Disadvantaged populations, as measured by zip code level socioeconomic status, are more likely to have outpatient surgery performed in hospitals than in ASCs. Patient race and ethnicity appear to modify the association between socioeconomic status and ASC use. For black and white patients, increased socioeconomic status continues to be significantly associated with ASC use. Conversely, Hispanic patients from lower socioeconomic status areas were more likely to use ASCs compared those residing in the higher groups. Because of the cost savings provided by ASC use for patients through lower overall costs and lower co-payments,[
20] ASC use would be especially important for patients of the lowest socioeconomic status groups.
Given the improved efficiencies of ASCs over hospital outpatient departments, patients could be expected to abandon hospital based outpatient surgery. However, such a trend has not developed. Instead hospital use for outpatient surgery has remained stable, and use of ASCs has grown.[
21] Barriers to the use of ASCs may exist that keep certain groups of patients in hospital outpatient departments.
One possible barrier raised by our results is patient profiling. Such profiling may be valid as in selecting patients with less comorbidity for surgery in ASCs,[
22] or may be inappropriate if barriers are created for groups based on economic status, race, or ethnicity. [
23-
25] Since the findings of decreased ASC use in the least affluent patients were robust to control for comorbidity, sources of inappropriate profiling need to be considered.
Data from observation of physician encounters with patients supports the contention that patient profiling based on race and ethnicity may be responsible for differences in ASC use. These studies show that physicians will often recommend different procedures for the same clinical situation when the race or gender of the patient is changed.[
26] In addition, economic profiling of patients by the physician may occur. Since most ASCs are for profit enterprises with significant physician ownership,[
27,
28] physicians have active incentives to ensure high reimbursement through these facilities. As such, similar to results seen for specialty hospitals,[
29] they may discourage the use of ASCs among patients with poor insurance and lower socioeconomic status.
In addition to physician factors, structural factors in the health care system may be responsible for the utilization patterns found. As for profit enterprises,[
28] investors in ASCs have financial incentives to avoid ventures where lack of reimbursement potential is perceived. These facilities may not be established in areas of lower socioeconomic status due to investor concerns about the insurance mix in the population. Thus, a physical barrier to ASC use based on community economic profiling may exist that limits the access of less advantaged patients to ASCs.
Regardless of the cause of the disparity, the findings in this study support the contention that more financially vulnerable groups are encountering a higher aggregate cost burden for their care than more advantaged groups. The benefits of ASCs in cost, convenience, and efficiency are not equitably distributed. Both physician and structural factors may be ultimately responsible for the association between socioeconomic status and ASC utilization found in this paper. Indeed, the finding of different effects of race on the likelihood of ASC use by socioeconomic status could be a result of either physician level or system level factors.
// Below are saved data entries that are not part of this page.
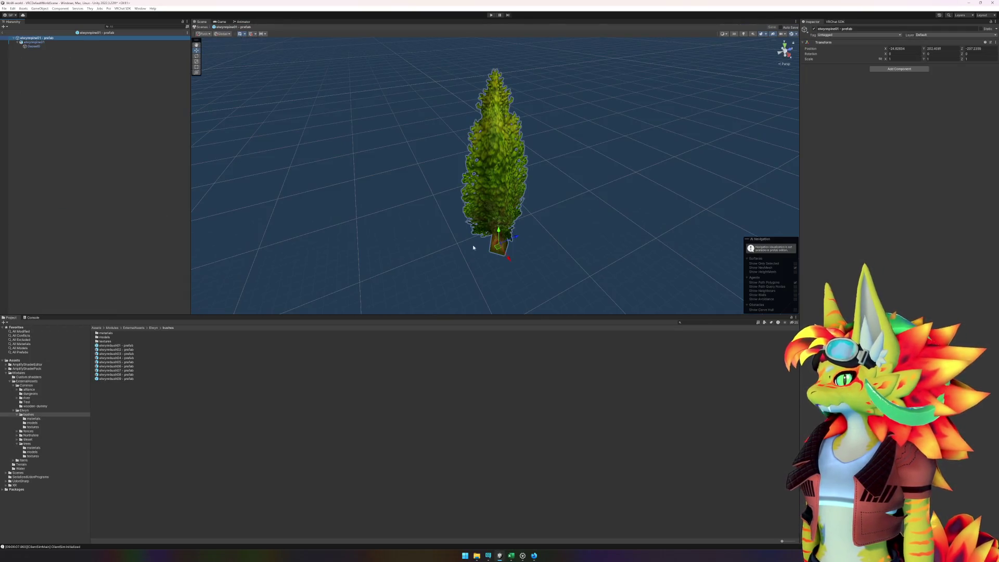
{"action": "left_click", "coordinate": [32, 42]}
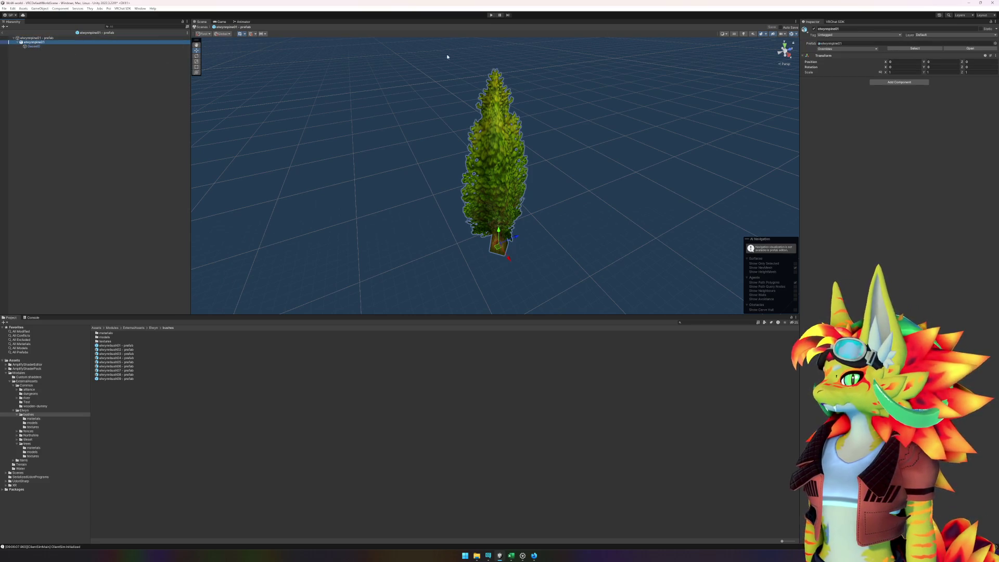
{"action": "left_click", "coordinate": [892, 83]}
{"action": "left_click", "coordinate": [888, 100]}
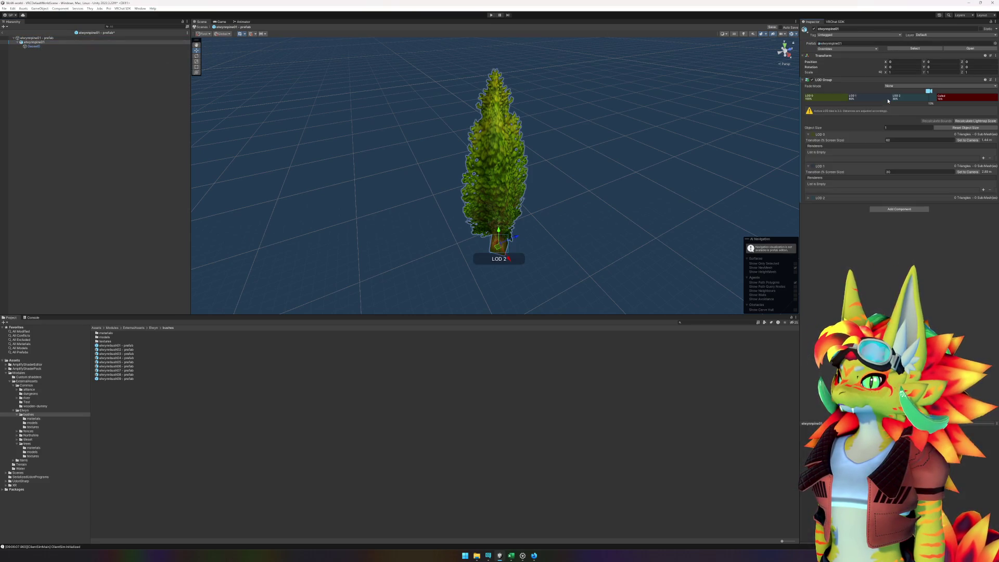
{"action": "left_click", "coordinate": [877, 98]}
{"action": "left_click", "coordinate": [890, 106]}
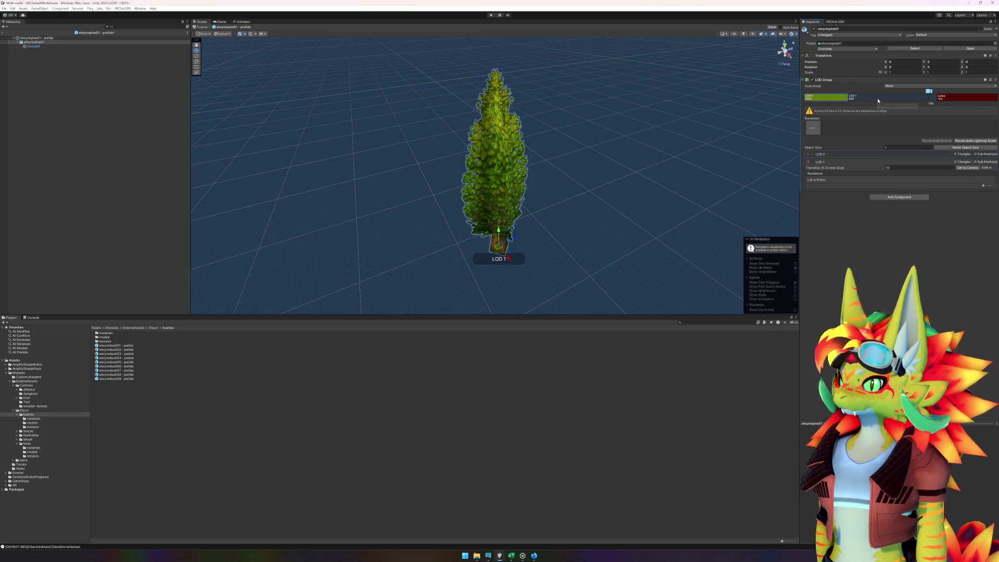
{"action": "right_click", "coordinate": [877, 99]}
{"action": "left_click", "coordinate": [890, 106]}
Further research into the underlying reasons for these observations is needed to correct these biases in the delivery of health care.
Study Limitations
Zip code tabulation areas (ZCTAs) were used to geocode the discharge records. Zip code level evaluations of socioeconomic status have been demonstrated to result in different parameter estimates than evaluations based on census block groups. With the larger population base in zip codes, estimates would likely be biased towards the null. Furthermore, since ZCTAs were used as the geographic unit of analysis in this study, spatial and temporal discrepancies between the zip codes reported in the SASD and the ZCTA from the census bureau exist. ZCTAs and zip codes may share the same 5 digit code while not representing the same geographic entity.[
30] Usually, the spatial discontinuity between these measures of geography is small.[
31,
32] A potentially larger problem exists in zip code changes over time. While we used data with patient reported zip code information from 2005, the ZCTAs were last updated in 2002.[
32] Thus, there is potential for mismatch between the two measures of geography. However, less than one percent of our cohort was lost due to issues of missing data, suggesting that the temporal discontinuity issue was not a significant factor in our study.
A further issue to be addressed is our inclusion of only one state, Florida, in the analysis. Florida has a more elderly population than many other states, more for profit facility ownership, no certificate of need requirements, and higher per capita health care use than other states. Despite these issues, data from Florida provided a valuable substrate for our study due to the ability to gather discharges from both the ASC and hospital environments. Furthermore, the factors that make Florida a potentially unique market, including the lack of certificate of need requirements, allow us to see ASC utilization patterns independent of regulatory forces. ASC use, and disparities in use, may be lower in states with certificate of need requirements.
Finally, patients of lower socioeconomic status often carry high burdens of comorbid illness and more severe underlying disease.[
33,
34] As such, they may be less appropriate candidates on average for surgery in ASCs. Although we correct for comorbidity in our analysis, subtle differences in severity of comorbid conditions cannot be addressed and may result is residual confounding. However, we believe the impact of these issues is minimized as all patients in the study had ambulatory surgery.